What is an adequate evaluation for endometrial hyperplasia or endometrial carcinoma (when evaluation is considered)? There is no consensus among experts.  But the topic is reviewed and resources presented in the post Post-Menopausal Bleeding post (coming soon).

ACOG’s Summary of Recommendations and Conclusions (1)

The following recommendations and conclusions are based on limited or inconsistent scientific evidence (level B):

  • The levonorgestrel IUD has been shown to be effective in treating a UB and should be considered for all age groups.
  • Medical treatment options for AUB-O include progestin therapy and combined hormonal contraception.
  • Women who have completed childbearing, in whom medical therapy has failed, or who have contraindications to medical therapy are candidates for hysterectomy without cervical preservation.
  • Because a AUB-o an endocrinologic abnormality, the underlying disorder should be treated medically rather than surgically. Surgical therapy is rarely indicated for the treatment of AUB-O, unless medical therapy fails, is contraindicated, is not tolerated by the patient, or the patient has concomitant significant intracavitary lesions.

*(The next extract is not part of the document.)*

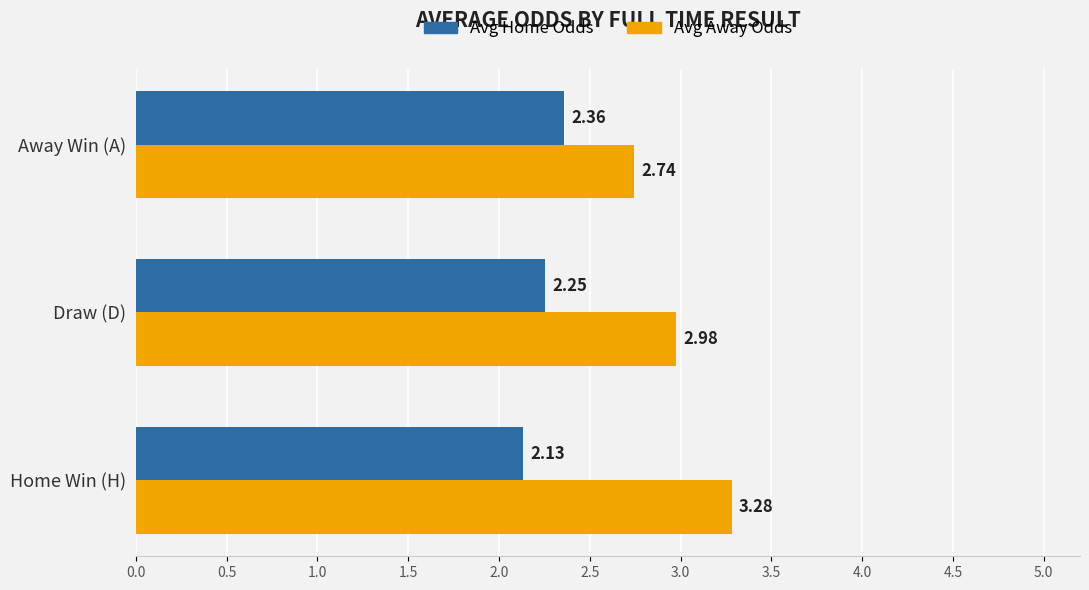

Which series has the largest total across all categories?

Avg Away Odds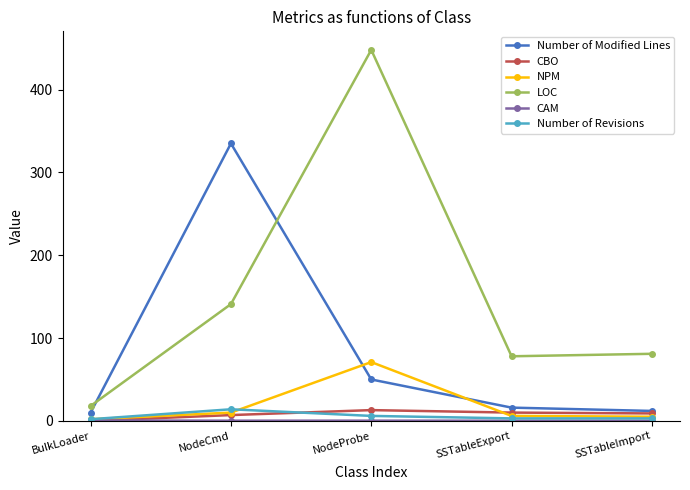

True or false: LOC and NPM cross at least once.

False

The following recommendations and conclusions are based primarily on consensus and expert opinion (level C)

  • Failure of medical management requires further investigation, including imaging or hysterectomy.
  • The choice of treatment of a AUB-O is guided by the goals of therapy, which may be to stop acute bleeding, avoid the future irregular or heavy bleeding, simultaneously provide contraception, and prevent complications such as anemia, unnecessary surgical intervention, and diminished quality of life.
  • Endometrial ablation is not recommended as a first-line therapy for AUB-O. Physicians must provide thorough informed consent and adequate counseling to women with a UB oh who desire endometrial ablation.

(1) American College of Obstetrics and Gynecology 2013 Practice Bulletin: Management of Abnormal Uterine Bleeding Associated With Ovulatory Dysfunction.